I couldn’t take my eyes off the dog. How in the world did he get here and why was no one looking for the poor little guy?

The collector made his final pitch: “You know, if you don’t take him, I’ll have to let him go when I leave.”

I couldn’t believe it! “What do you mean you’ll let him go? We’re downtown. He’ll get killed. He’ll starve! He’s so . . . little.”

He explained that there were only a couple more trains scheduled to come before he closed. He couldn’t leave the dog in the booth, and he couldn’t bring him home. No one else had taken him. I, in other words, was the dog’s last hope.

I was wavering, and both man and dog sensed it. Oh, Lord, what was I going to do?

We stared at each other for what seemed a very long time.

“Is it a male or a female?” I sighed finally.

He grinned. “A female. I called her a ‘him’ just ’cause it’s easier,” he explained hastily.

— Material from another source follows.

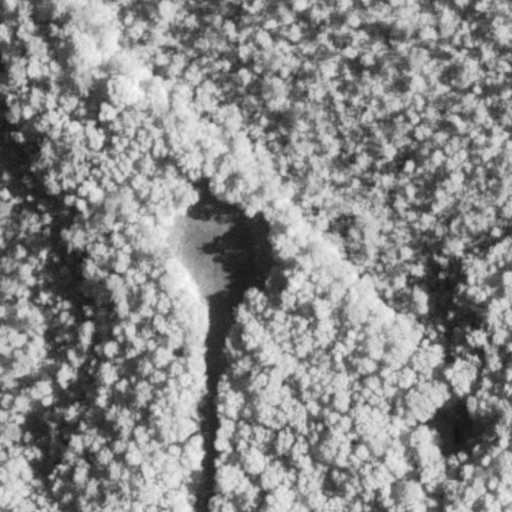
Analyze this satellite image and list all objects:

I shook my head and added halfheartedly, “But I don’t have a leash.”

“That’s okay, I’ve got it all worked out. Here’s a piece of twine; it’s stronger than it looks. What stop are you getting off at?”

“Andrew.”

“Oh, great! That’s only four stops. You’ll be fine—the twine will last you until you get home.”

His face flushed with excitement, the collector unlocked the heavy door, stepped out of the booth and without fanfare handed me my new pet. “Thank you so much,” the guy said with relief, “I really didn’t want to let him loose upstairs.”

The dog and I looked at one another.

“Hey, you guys look good together!” the man crowed. With that he opened the gate and allowed me to pass without paying, a satisfied grin on his face.

The dog and I walked to the next set of stairs that would take us down one more level to the subway tracks. I spoke to my new friend in soothing tones. “It’s okay, everything’s going to be okay,” I promised.

The minute the collector told me that the dog was female I had decided on a name: Phyllis, after Phyllis Diller, the comedienne with the wild, unkempt hair. It came to me immediately and was as right as rain. “Oh, Phyllis,” I sighed, “Wait till Beaufort gets a look at you.”

We descended the stairs, my new friend and I, stepping onto the dirty platform together. Park Street Station is one of the biggest and busiest train stations in Boston. It is so big that it has three platforms instead of the usual two. One side leaves Boston heading toward Dorchester and the other side goes farther into town and on to Cambridge and quirky Harvard Square. In the middle is an extra platform to accommodate the many riders who frequent the station.

As if on cue, my fellow travelers all turned to look at Phyllis and me. Even the young man who played guitar, collecting coins in his open guitar case, stopped.

All at once the whole crowd broke into applause. Looking around, I didn’t recognize the place. Most nights, people kept to themselves—like me, burying their noses in books or newspapers and ignoring everyone around them—but not tonight. Tonight everyone was smiling and clapping, giving me a thumbs-up and a right-on! Phyllis began to bark, all bluster.

A young couple two tracks over on the far side to Cambridge pointed and waved. “Look!” the girl gushed, “She took the dog. She took the dog.”

Joined by the length of twine the collector had givenme, Phyllis and I stood together, basking in the attention of the cheering crowd. It didn’t matter that we were big-city strangers in the middle of the night—for a brief moment we were all joined in the euphoria and camaraderie that only happy endings can bring.